Historical population
| Census | Pop. | Note | %± |
| 1900 | 1,363 |  | — |
| 1910 | 1,454 |  | 6.7% |
| 1920 | 1,833 |  | 26.1% |
| 1930 | 1,407 |  | −23.2% |
| 1940 | 1,453 |  | 3.3% |
| 1950 | 1,757 |  | 20.9% |
| 1960 | 2,251 |  | 28.1% |
| 1970 | 2,740 |  | 21.7% |
| 1980 | 2,940 |  | 7.3% |
| 1990 | 2,998 |  | 2.0% |
| 2000 | 3,054 |  | 1.9% |
| 2010 | 2,880 |  | −5.7% |
U.S. Decennial Census 1899 (shown as 1900) 1910-1930 1930-1950 1980-2000 2010

==Sectors==
Barrios (which are, in contemporary times, roughly comparable to minor civil divisions) in turn are further subdivided into smaller local populated place areas/units called sectores (sectors in English).
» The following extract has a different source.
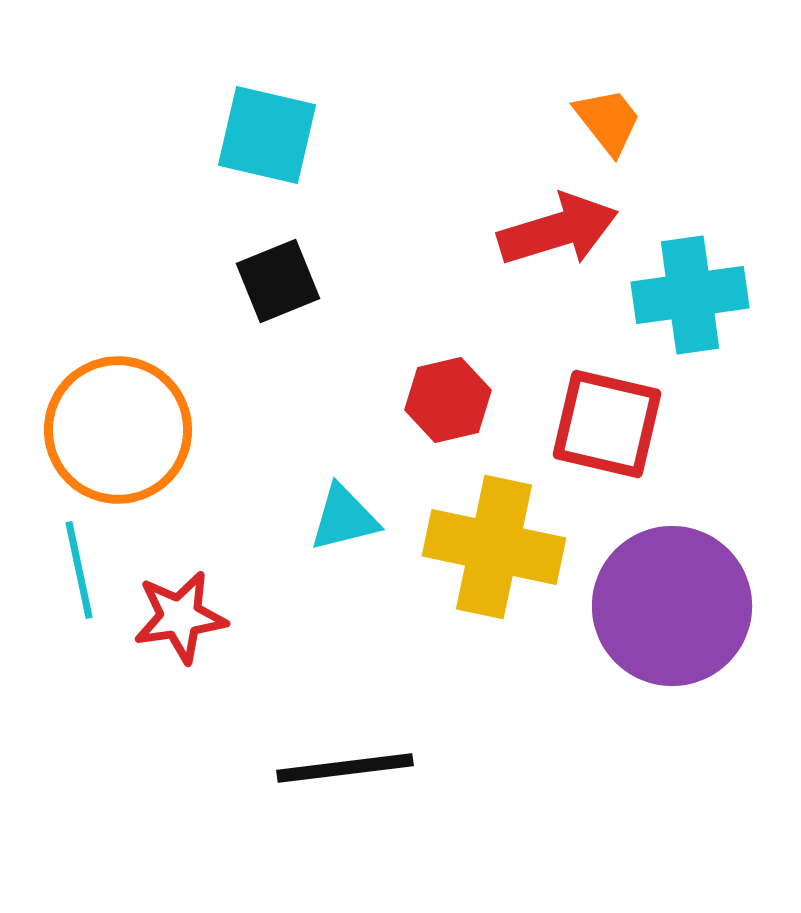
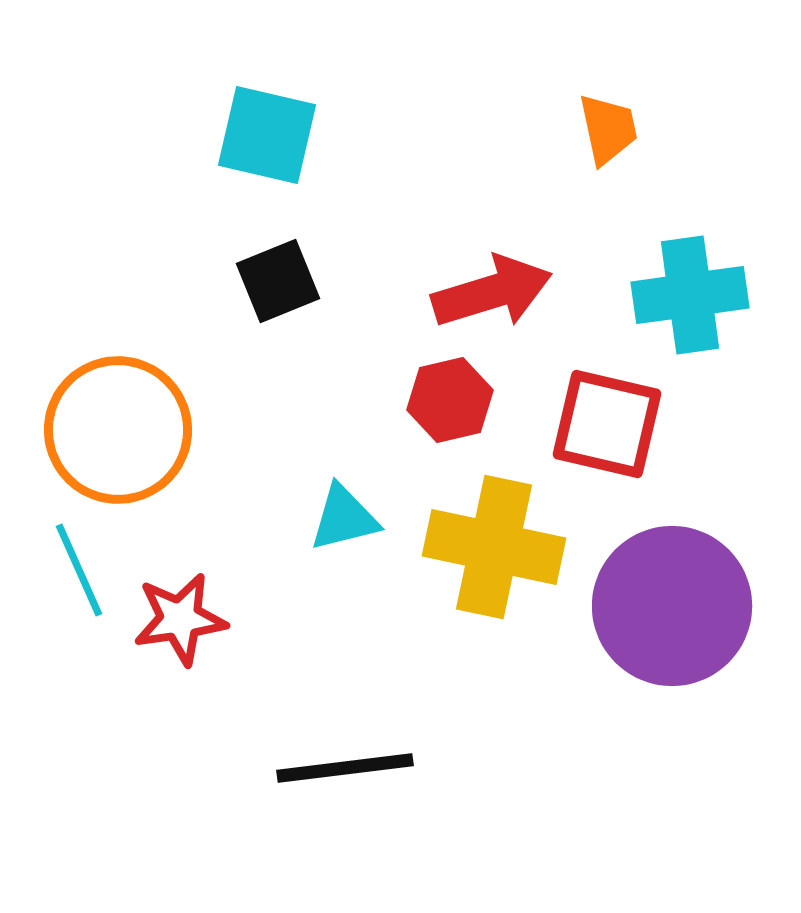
orange trapezoid: moved 8 px down; rotated 26 degrees clockwise
red arrow: moved 66 px left, 62 px down
red hexagon: moved 2 px right
cyan line: rotated 12 degrees counterclockwise
red star: moved 2 px down
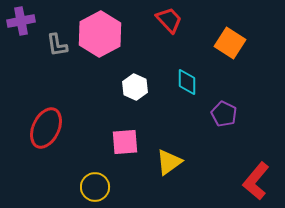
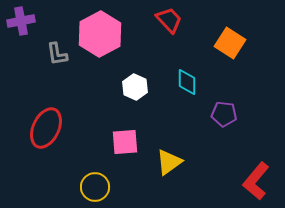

The types of sectores may vary, from normally sector to urbanización to reparto to barriada to residencial, among others.

The following sectors are in Villalba Abajo barrio:

Barriada Borinquen,
Carretera 149,
Corillo,
Égida Villalba Housing for the Elderly,
El Semil Abajo,
Hacienda Juanita,
Hogar Las Margaritas Dos,
Residencial Efraín Suárez,
Residencial Enudio Negrón,
Residencial Maximino Miranda,
Sector Hacienda Sosa,
Sector Jagueyes Abajo (Parcelas Cotorreras, Los Olivieri, La Escuela),
Sector Jagueyes Arriba, (Lado Bravo, Los Cabros, Roque),
Sector Romero (Las Cumbres, Las Talas Largas, Santo Domingo, El Polvorín, El Trueno, Romero Interior, La Escuela, Los Olivari),
Sector Tierra Santa (El Achiote, El Cercao, El Cementerio, El Mamey, Calle Vieja, El Complejo, Los Trotadores),
Urbanización Estancias de Valle Hermoso,
Urbanización Las Alondras,
Urbanización Nabori,
Urbanización Quintas del Alba,
Urbanización Sagrado Corazón,
Urbanización Tierra Santa,
Urbanización Valle Escondido,
Urbanización Valle Hermoso,
Urbanización Villa Laura,
Urbanización Vista Bella, and Villalba Apartments.